La curación solo es posible mediante una intervención quirúrgica

No existe ningún tratamiento no quirúrgico para tratar correctamente una hernia. La única posibilidad de curación consiste en cerrar la apertura de la hernia mediante una intervención quirúrgica.

El tratamiento quirúrgico de las hernias es una de las operaciones que se realizan con más frecuencia en Alemania y, para los cirujanos especializados, es una intervención rutinaria. Hasta hace unos años, las hernias se reparaban exclusivamente con la técnica abierta. Para ello, la hernia se deja expuesta a través de una incisión en la piel de aproximadamente 15 a 20 cm de longitud. Además, para que la cicatriz relativamente grande que queda se cure correctamente, así como para evitar una recidiva de la hernia, el paciente debe mantener reposo durante varias semanas después de la intervención.

Sin embargo, hoy en día existen técnicas que resultan claramente menos molestas. Por ejemplo, los orificios herniarios se cierran sin tensión mediante mallas sintéticas especiales, lo que acorta el tiempo hasta que el paciente recupera su capacidad completa después de la operación. De hecho, por regla general, los pacientes pueden reanudar una vida activa en unos cuantos días. Además, el peligro de una nueva rotura (recidiva*) disminuye considerablemente


En la técnica quirúrgica mínimamente invasiva, una pequeña cámara y el instrumental correspondiente se introducen a través de incisiones ínfimas en la pared abdominal. Además de reducir el dolor y de dejar cicatrices más pequeñas, la cirugía de ojo de cerradura presenta la ventaja de que el paciente puede retomar su rutina diaria más rápidamente.


Ventajas de implantar una malla

Si el orificio herniario se cierra con una sutura, existe un riesgo de aproximadamente el 50 % de que se produzca una nueva rotura (recidiva), puesto que la costura está sometida a un nivel de tensión considerable. Sin embargo, el implante de una malla sintética reduce a un mínimo este riesgo, puesto que cierra la hernia sin tensión y aporta una estabilidad adicional.

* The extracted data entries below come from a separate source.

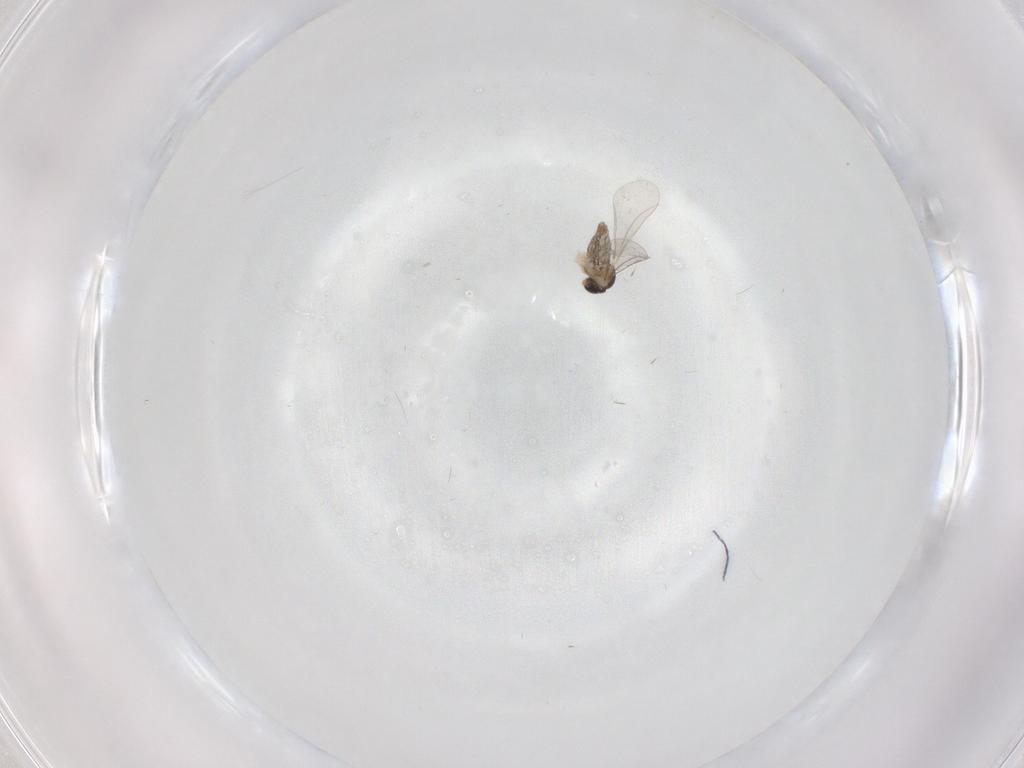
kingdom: Animalia
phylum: Arthropoda
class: Insecta
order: Diptera
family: Cecidomyiidae
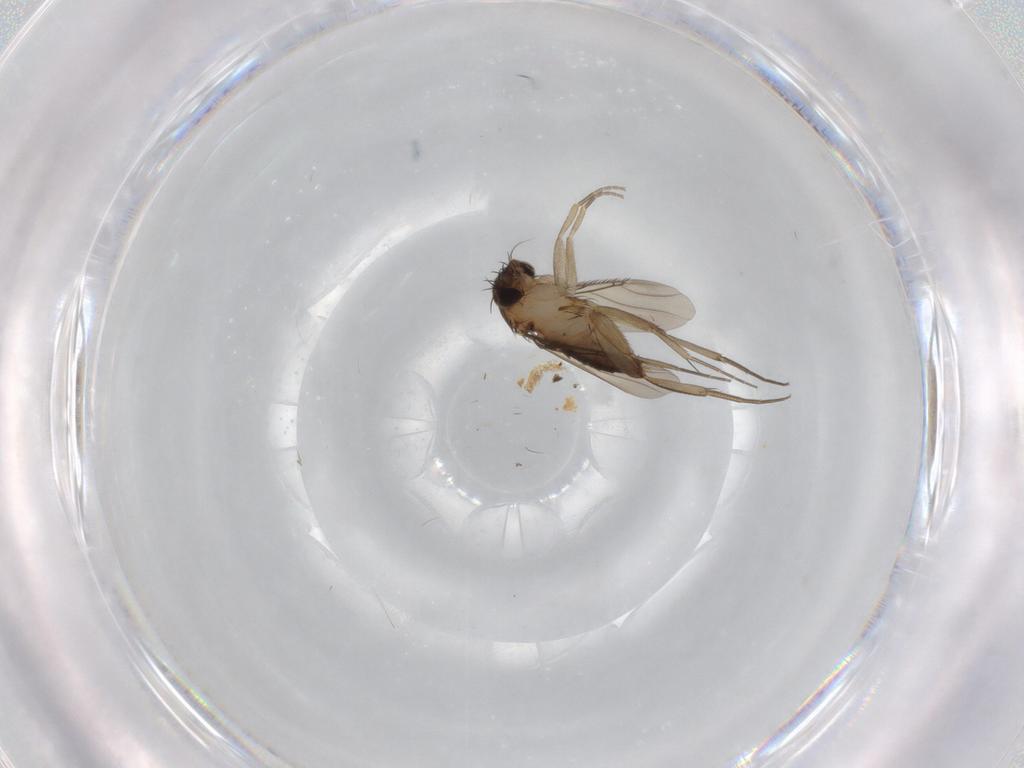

En este punto, la selección de la malla adecuada es un factor decisivo para el éxito de la intervención. Las mallas modernas se comportan como la pared abdominal sana. A pesar de su extremada resistencia a la rotura, permanecen elásticas y participan en todos los movimientos. Por su parte, el gran tamaño de los poros garantiza que el tejido del propio cuerpo pueda acomodarse para crear una unión estable entre el cuerpo y la malla.